Seal the venison and pancetta then cook in the oven at 56 ºC for 45 minutes.

Jus
• venison trimmings
• onions x 1 ½
• carrot x 2
• juniper x 1 clove
• celery x 1
• thyme
• red wine 1 litre
• chicken stock – 2 litre

Method
Trimmings from venison – roast them in pan, until a nice colour – add the onion, carrot, juniper, celery and thyme.

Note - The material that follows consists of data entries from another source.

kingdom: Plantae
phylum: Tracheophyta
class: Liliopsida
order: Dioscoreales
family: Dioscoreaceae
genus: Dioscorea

Cover the meat with red wine and reduce the red wine completely, then de-glaze with chicken stock. Repeat the process with the chicken stock five times.
Pass the jus through muslin; this should leave with a thick jus.

Tartlet
• 1 butternut Squash
• olive oil x table spoon
• thyme x 1 sprig
• garlic x 1
• shallots – 30grammes
• 250g dried mushrooms
• 1 tbsp crème frâiche
• 2 x salsify root (cut to equal size)
• chicken stock – ½ litre
• garlic – 1 clove

Method
Peel and slice the butternut squash (using the top only due to the seeds) into rectangular pieces which should be about 3-4mm thick.
Confit this in olive oil, thyme and garlic.
Add the shallots and mushrooms in a pan and deglaze.
Once cooked add one spoon of crème frâiche.
For the salsify add carrot, onion, thyme and garlic from the jus. Then add the peeled salsify, de-glaze with white wine and cook in chicken stock.
To construct the tartlet take the butternut squash rectangular pieces then place the mushroom on top of the butternut and then add the white salsify.
To dress – add spinach leaves.

Butternut Squash Puree
• butternut squash – use trimmings – about ½
• olive oil – table spoon
• garlic x 1 crushed clove
• butter x 100g
• whipped cream – 60 grams

Method
Using the remaining butternut squash, cut into the same size pieces/cubes, cover with oil and roast in the oven with olive oil and garlic at 140ºC for about 30-40 minutes.
Once cooked add butter and whipping cream to make a puree.